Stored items
+ + + + + + +

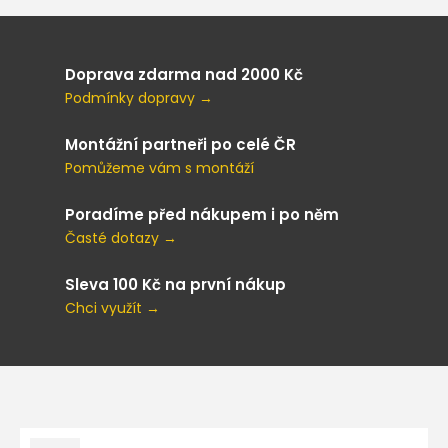
Doprava zdarma nad 2000 Kč
Podmínky dopravy →
Montážní partneři po celé ČR
Pomůžeme vám s montáží
Poradíme před nákupem i po něm
Časté dotazy →
Sleva 100 Kč na první nákup
Chci využít →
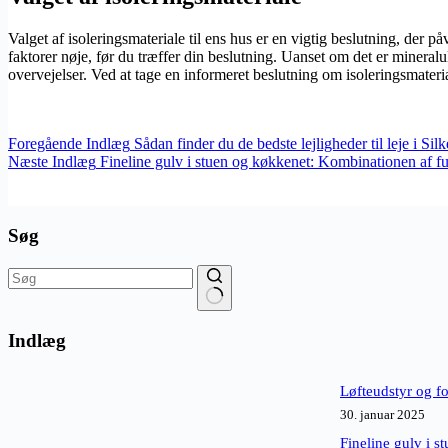
Valget af isoleringsmateriale til ens hus er en vigtig beslutning, der 
faktorer nøje, før du træffer din beslutning. Uanset om det er mineral
overvejelser. Ved at tage en informeret beslutning om isoleringsmateri
Foregående
Indlæg
Sådan finder du de bedste lejligheder til leje i Sil
Næste
Indlæg
Fineline gulv i stuen og køkkenet: Kombinationen af fun
Søg
Ingen
resultater
Indlæg
Løfteudstyr og fo
30. januar 2025
Fineline gulv i s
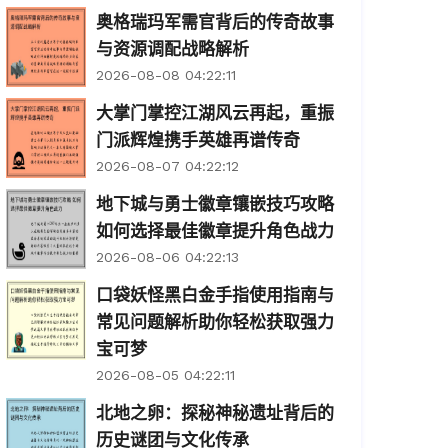
奥格瑞玛军需官背后的传奇故事
与资源调配战略解析
2026-08-08 04:22:11
大掌门掌控江湖风云再起，重振
门派辉煌携手英雄再谱传奇
2026-08-07 04:22:12
地下城与勇士徽章镶嵌技巧攻略
如何选择最佳徽章提升角色战力
2026-08-06 04:22:13
口袋妖怪黑白金手指使用指南与
常见问题解析助你轻松获取强力
宝可梦
2026-08-05 04:22:11
北地之卵：探秘神秘遗址背后的
历史谜团与文化传承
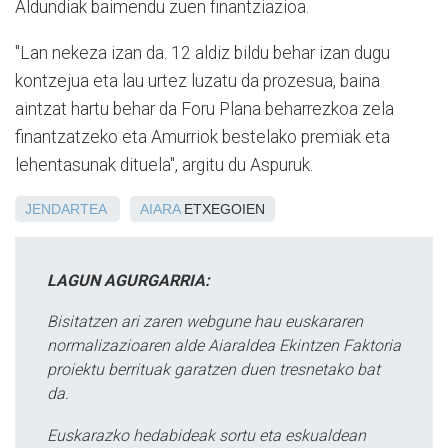
Aldundiak baimendu zuen finantziazioa.
"Lan nekeza izan da. 12 aldiz bildu behar izan dugu
kontzejua eta lau urtez luzatu da prozesua, baina
aintzat hartu behar da Foru Plana beharrezkoa zela
finantzatzeko eta Amurriok bestelako premiak eta
lehentasunak dituela", argitu du Aspuruk.
JENDARTEA
AIARA
ETXEGOIEN
LAGUN AGURGARRIA:
Bisitatzen ari zaren webgune hau euskararen
normalizazioaren alde Aiaraldea Ekintzen Faktoria
proiektu berrituak garatzen duen tresnetako bat
da.
Euskarazko hedabideak sortu eta eskualdean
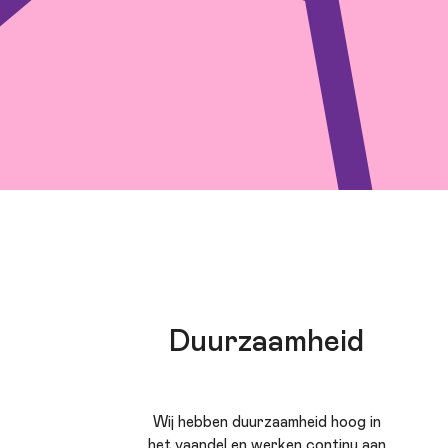
Duurzaamheid
Wij hebben duurzaamheid hoog in
het vaandel en werken continu aan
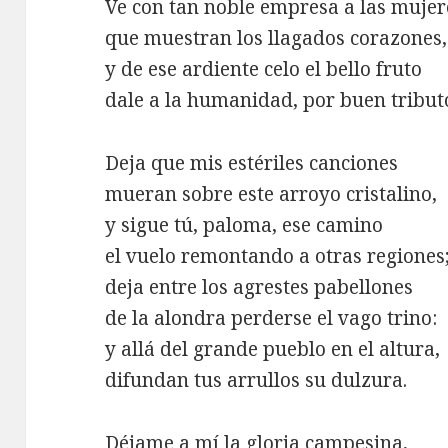
Ve con tan noble empresa a las mujer
que muestran los llagados corazones,
y de ese ardiente celo el bello fruto
dale a la humanidad, por buen tribut
Deja que mis estériles canciones
mueran sobre este arroyo cristalino,
y sigue tú, paloma, ese camino
el vuelo remontando a otras regiones
deja entre los agrestes pabellones
de la alondra perderse el vago trino:
y allá del grande pueblo en el altura,
difundan tus arrullos su dulzura.
Déjame a mí la gloria campesina,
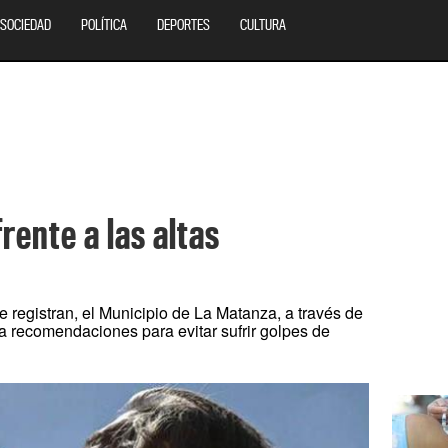
SOCIEDAD
POLÍTICA
DEPORTES
CULTURA
ente a las altas
e registran, el Municipio de La Matanza, a través de
da recomendaciones para evitar sufrir golpes de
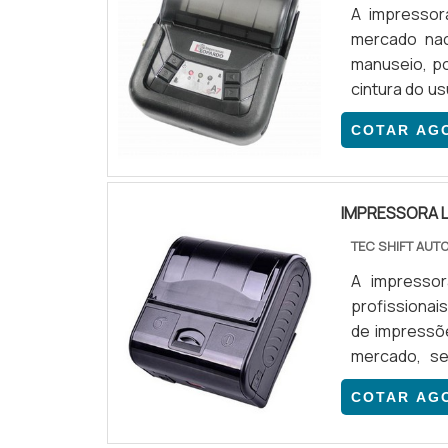
A impressor
mercado nac
manuseio, po
cintura do u
fiscais.AS 
COTAR AG
nacional, o p
ág...
IMPRESSORA 
TEC SHIFT AU
A impresso
profissionai
de impressõe
mercado, se
pedidos, cup
COTAR AG
ÓTIMOS FOR
mercado nacio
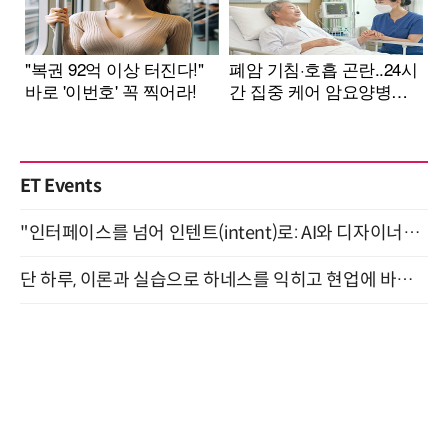
ET Events
"인터페이스를 넘어 인텐트(intent)로: AI와 디자이너가 함께 만드는 공존의 UX" 강남역 (9/2)
단 하루, 이론과 실습으로 하네스를 익히고 현업에 바로 쓰는 핸즈온 워크숍 (8/20)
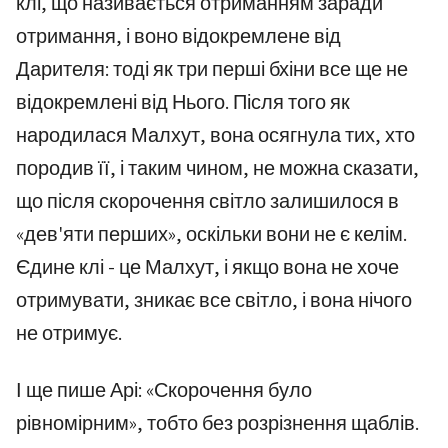
клі, що називається отриманням заради
отримання, і воно відокремлене від
Дарителя: тоді як три перші бхіни все ще не
відокремлені від Нього. Після того як
народилася Малхут, вона осягнула тих, хто
породив її, і таким чином, не можна сказати,
що після скорочення світло залишилося в
«дев'яти перших», оскільки вони не є келім.
Єдине клі - це Малхут, і якщо вона не хоче
отримувати, зникає все світло, і вона нічого
не отримує.
І ще пише Арі: «Скорочення було
рівномірним», тобто без розрізнення щаблів.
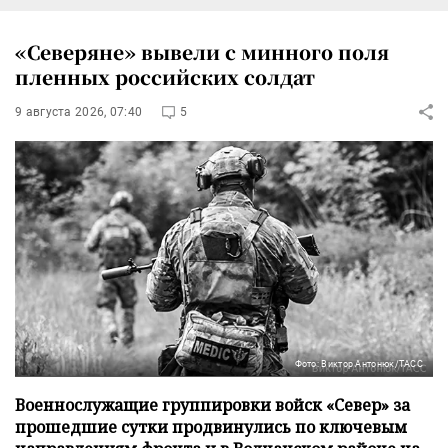
«Северяне» вывели с минного поля
пленных российских солдат
9 августа 2026, 07:40
5
Фото: Виктор Антонюк/ТАСС
Военнослужащие группировки войск «Север» за
прошедшие сутки продвинулись по ключевым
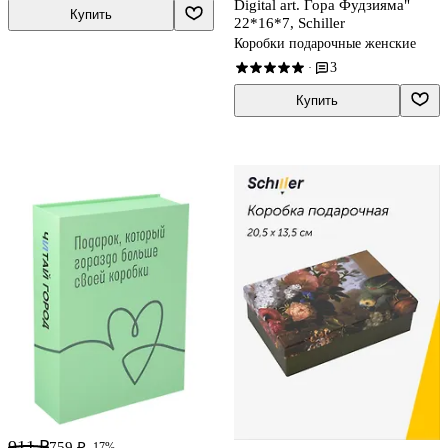
Digital art. Гора Фудзияма"
Купить
22*16*7, Schiller
Коробки подарочные женские
3
·
Купить
911 ₽
759 ₽
-17%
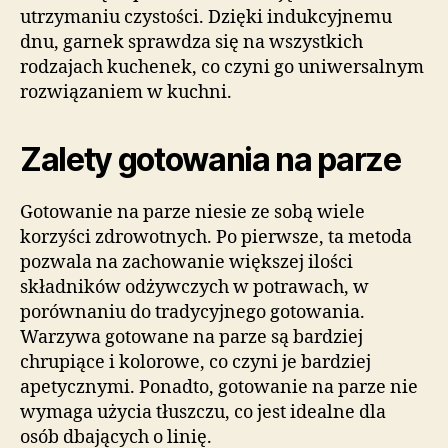
utrzymaniu czystości. Dzięki indukcyjnemu
dnu, garnek sprawdza się na wszystkich
rodzajach kuchenek, co czyni go uniwersalnym
rozwiązaniem w kuchni.
Zalety gotowania na parze
Gotowanie na parze niesie ze sobą wiele
korzyści zdrowotnych. Po pierwsze, ta metoda
pozwala na zachowanie większej ilości
składników odżywczych w potrawach, w
porównaniu do tradycyjnego gotowania.
Warzywa gotowane na parze są bardziej
chrupiące i kolorowe, co czyni je bardziej
apetycznymi. Ponadto, gotowanie na parze nie
wymaga użycia tłuszczu, co jest idealne dla
osób dbających o linię.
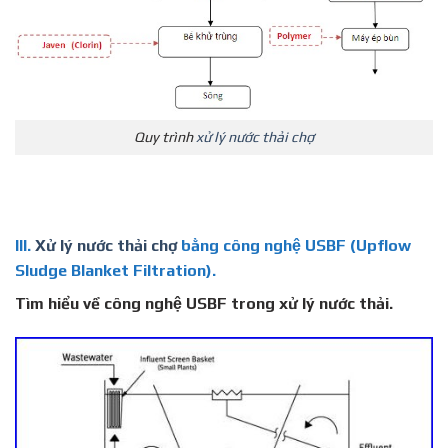
Quy trình
xử lý nước thải chợ
III.
Xử lý nước thải chợ
bằng công nghệ USBF (Upflow
Sludge Blanket Filtration).
Tìm hiểu về công nghệ USBF trong xử lý nước thải.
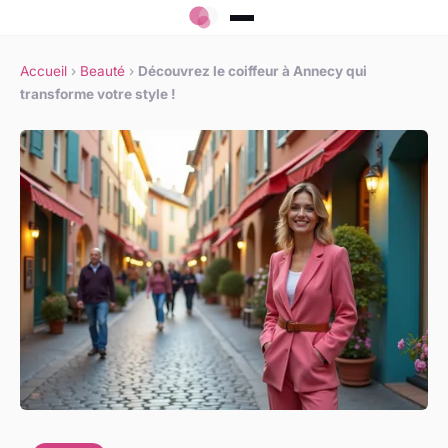
Accueil
›
Beauté
›
Découvrez le coiffeur à Annecy qui
transforme votre style !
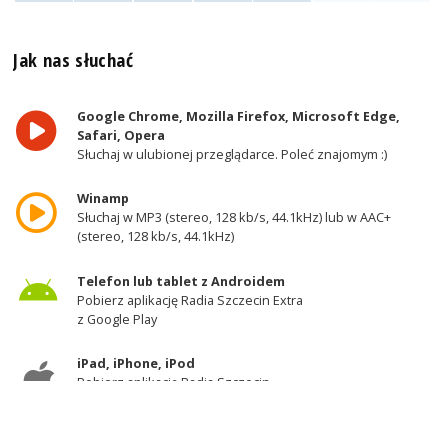
Jak nas słuchać
Google Chrome, Mozilla Firefox, Microsoft Edge,
Safari, Opera
Słuchaj w ulubionej przeglądarce. Poleć znajomym :)
Winamp
Słuchaj w MP3 (stereo, 128 kb/s, 44.1kHz) lub w AAC+
(stereo, 128 kb/s, 44.1kHz)
Telefon lub tablet z Androidem
Pobierz aplikację Radia Szczecin Extra
z Google Play
iPad, iPhone, iPod
Pobierz aplikację Radia Szczecin
z AppStore
Odbiornik DAB+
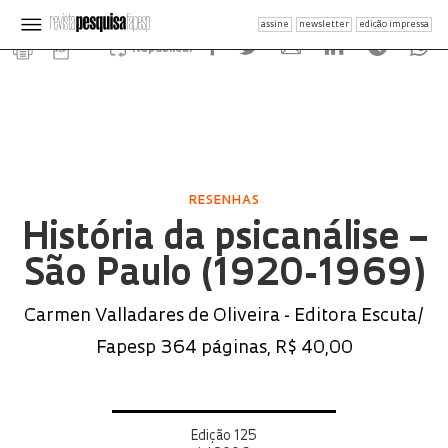
assine
newsletter
edição impressa
Republicar
RESENHAS
História da psicanálise –
São Paulo (1920-1969)
Carmen Valladares de Oliveira - Editora Escuta/
Fapesp 364 páginas, R$ 40,00
Edição 125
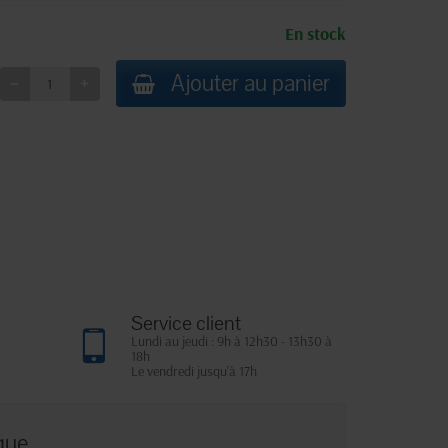
En stock
Ajouter au panier
Service client
Lundi au jeudi : 9h à 12h30 - 13h30 à
18h
Le vendredi jusqu'à 17h
que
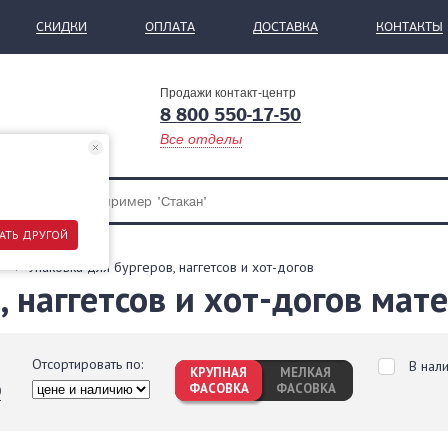
СКИДКИ
ОПЛАТА
ДОСТАВКА
КОНТАКТЫ
Продажи контакт-центр
8 800 550-17-50
Все отделы
АТЬ ДРУГОЙ
Упаковка для бургеров, наггетсов и хот-догов
, наггетсов и хот-догов мат
Отсортировать по:
В нал
КРУПНАЯ
МЕЛКАЯ
ФАСОВКА
ФАСОВКА
0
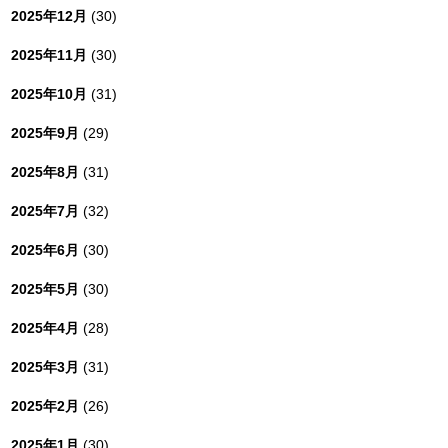
2025年12月
(30)
2025年11月
(30)
2025年10月
(31)
2025年9月
(29)
2025年8月
(31)
2025年7月
(32)
2025年6月
(30)
2025年5月
(30)
2025年4月
(28)
2025年3月
(31)
2025年2月
(26)
2025年1月
(30)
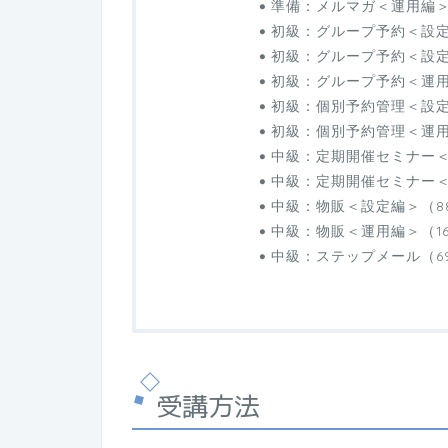
準備：メルマガ＜運用編＞
初級：グループ予約＜設定
初級：グループ予約＜設定
初級：グループ予約＜運用
初級：個別予約管理＜設定
初級：個別予約管理＜運用
中級：定期開催セミナー＜
中級：定期開催セミナー＜
中級：物販＜設定編＞（8
中級：物販＜運用編＞（1
中級：ステップメール（6
受講方法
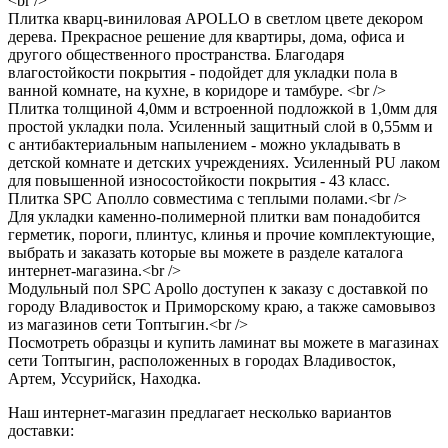
<br />
Плитка кварц-виниловая APOLLO в светлом цвете декором
дерева. Прекрасное решение для квартиры, дома, офиса и
другого общественного пространства. Благодаря
влагостойкости покрытия - подойдет для укладки пола в
ванной комнате, на кухне, в коридоре и тамбуре. <br />
Плитка толщиной 4,0мм и встроенной подложкой в 1,0мм для
простой укладки пола. Усиленный защитный слой в 0,55мм и
с антибактериальным напылением - можно укладывать в
детской комнате и детских учреждениях. Усиленный PU лаком
для повышенной износостойкости покрытия - 43 класс.
Плитка SPC Аполло совместима с теплыми полами.<br />
Для укладки каменно-полимерной плитки вам понадобится
герметик, пороги, плинтус, клинья и прочие комплектующие,
выбрать и заказать которые вы можете в разделе каталога
интернет-магазина.<br />
Модульный пол SPC Apollo доступен к заказу с доставкой по
городу Владивосток и Приморскому краю, а также самовывоз
из магазинов сети Топтыгин.<br />
Посмотреть образцы и купить ламинат вы можете в магазинах
сети Топтыгин, расположенных в городах Владивосток,
Артем, Уссурийск, Находка.
Наш интернет-магазин предлагает несколько вариантов
доставки:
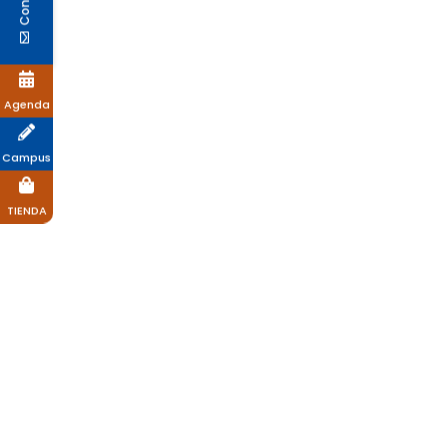
Agenda
Campus
TIENDA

+ + + + + + +

**Work request:** Please filter the entries above down to the lines holding "Google" and copy them.

**Exercise output:**
Google Chrome, Mozilla Firefox, Microsoft Edge,
z Google Play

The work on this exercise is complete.